While visiting Country Sister in Maine, we went to the beach with our families.  The children gorged themselves on wild, sour blackberries while us adults pondered the beach rose hips and their ability to be foraged. One night we came up with the idea of this blog.  We also decided to make rose jelly together, but due to the busy vacation schedule and lack of potable water, we were unable to.  Instead we picked four gallons of rose hips and divided them to be made into jelly.  We also discussed the possibility of bringing our jellies together at a later date to be sampled in a blind taste test.

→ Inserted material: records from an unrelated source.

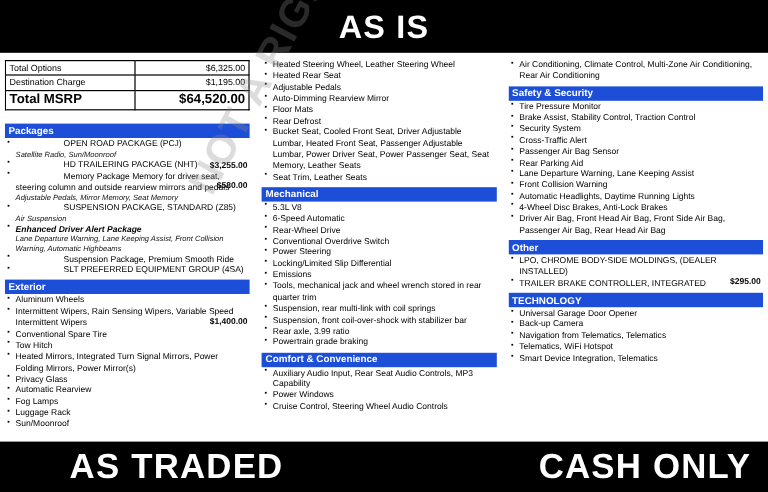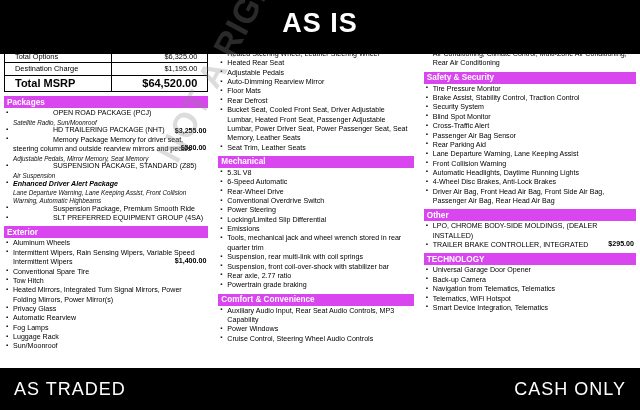--- a/index.html
+++ b/index.html
@@ -28,7 +28,7 @@
     letter-spacing: 1px;
   }
   .banner-top {
-    height: 54px;
+    height: 44px;
     line-height: 46px;
     font-size: 27px;
   }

Upon my return to Pennsylvania and the suburban homestead, I began the task of creating jelly.  The usable ratio of rose hip to rose hip fruit is quite low.  Not knowing this, I began removing the seeds in a quest for fruit for jam (as well as to avoid what some call "itchy bottom disease.")  One hour later, I had just begun work on the second gallon bag of hips that Country Sister and I harvested with the hubbies and children in tow. 

Ulu and the Rose Hips

The fruit was then boiled, mashed, and strained over the course of the day until it was time to jam it up. After putting it into jars, I had a few teaspoons to taste.  It was thick and cloyingly sweet, almost like apple flavored honey.
Asks the hubby, "Was it worth it?" 
The jury is still out...it is divine, yet it does take quite a little bit of effort to produce.

At Last
2 quarts rose hips, ends and seeds removed
1.5 quarts water
.5 cups lemon juice
1 package pectin
.25 teaspoons butter
3.5 cups sugar

Place hips and water in a pot and boil.  Reduce to a simmer for about 1 hour.  Mash the rose hips in the water.  Strain this mixture in a jelly bag for at least an hour.  I had to add more boiling water through the bag to make 3 cups of rose juice.  Then put the juice in a large pan with the lemon juice and pectin.  In the meantime prepare the jelly jars (makes 5-6 half pints) according to the package directions. Boil the juice mixture.  When it boils, add the sugar.  When the sugar is incorporated, add the butter and stir.  Bring this mixture to a hard boil (that cannot be stirred down) for at least one minute (I boiled mine a little longer.)  Put into the prepared jars leaving .25 inches head space.  Place the lids on and place in the canner covered with one inch of water.  Process the jelly for 10 minutes once it begins to boil.  Remove from the canner and wait for those little pops!